Com o passar do tempo, e a evolução da gestão dos negócios entre as empresas e pessoas no mercado, esse cenário tem mudado, graças a Deus! As empresas têm mudado sua forma de fazer negócios, e o centro das atenções, cada dia mais, tem sido o cliente. Isso significa que o profissional da área comercial, como sempre, tem o foco no atendimento ao cliente, e a área de crédito também tem seguido essa visão, e desenvolvido sua estratégia de trabalho no sentido de atender bem ao cliente, ou seja, aprovar crédito para clientes que realmente tem capacidade para honrar com seus compromissos assumidos em negociações de compras, e não aprovar operações de vendas a prazo para clientes que realmente não tem capacidade de pagamento. Isso soa muito óbvio, não é mesmo? Apesar de parecer óbvio, a prática é mais complexa do aparentemente o é.

Ainda há organizações em que a área de crédito faz avaliações de risco e toma decisões com base em informações incompletas ou desatualizadas. Esse cenário é influenciado pela falta de estratégia de gestão do risco de crédito, o que inclui o desenvolvimento de estratégia de comunicação que permite coletar informações das mais diversas fontes. A falta de informações leva a leitura do risco de crédito incompleta, e às vezes equivocada. A leitura de risco equivocada aumenta o risco de decisões de crédito também equivocadas com duas consequências alternativas negativas: a aprovação de crédito para clientes que não têm capacidade de pagamento – levando à problemas de inadimplência, e a recusa de crédito para clientes que têm condições de honrar com seus compromissos – o que significa perder boas oportunidades de negócios.

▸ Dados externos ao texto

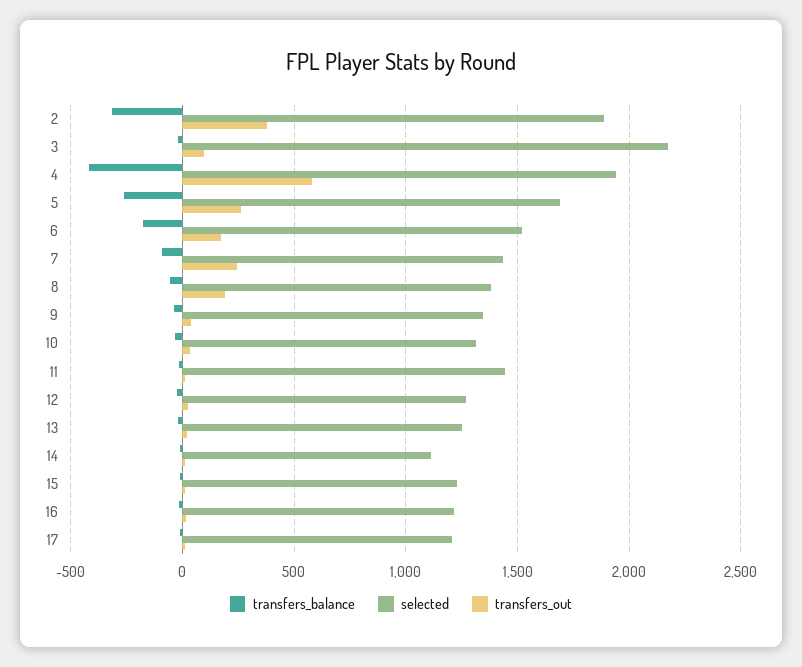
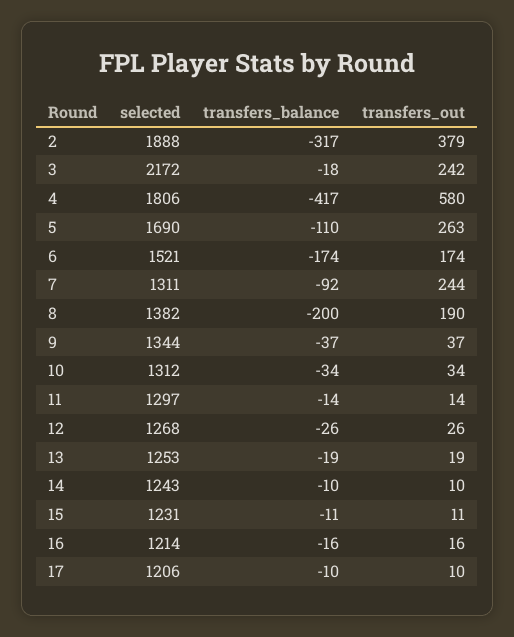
transfers_out, 3: 100 -> 242
selected, 4: 1950 -> 1806
transfers_balance, 5: -250 -> -110
selected, 7: 1450 -> 1311
transfers_balance, 8: -50 -> -200
selected, 11: 1450 -> 1297
selected, 14: 1100 -> 1243

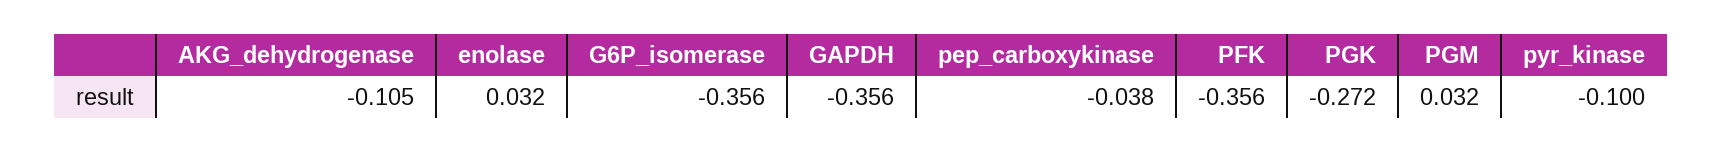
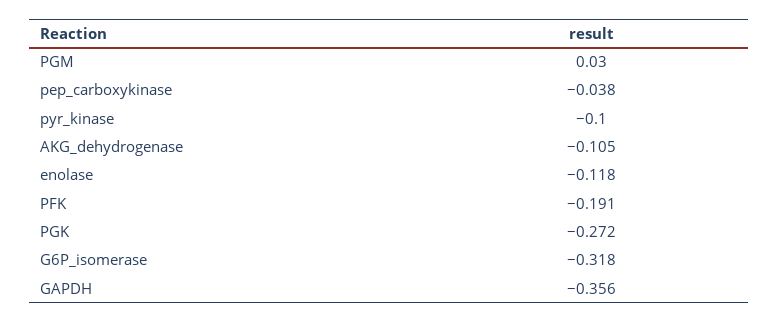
enolase: 0.032 -> -0.118
G6P_isomerase: -0.356 -> -0.318
PFK: -0.356 -> -0.191
PGM: 0.032 -> 0.03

A realização de negócios equilibrados pressupõe a realização de avaliações de risco de crédito também equilibradas. Para se chegar a esse equilíbrio, é importante que a área de crédito esteja ciente a respeito das metas de vendas das empresas em que atuam, que conheçam bem o comportamento de negócios da carteira de clientes, que tenham critérios de gestão da política de crédito sempre atualizadas e definidas com processos que permitam identificar e mitigar os riscos de crédito de forma adequada, e monitorar o risco de crédito para a identificação de casos que representam eventuais agravamentos de risco, o que permite a tomada de decisões de proteção e recuperação do crédito concedido, e a atualização dos critérios de gestão de risco de crédito com os aprendizados criados na etapa de monitoramento.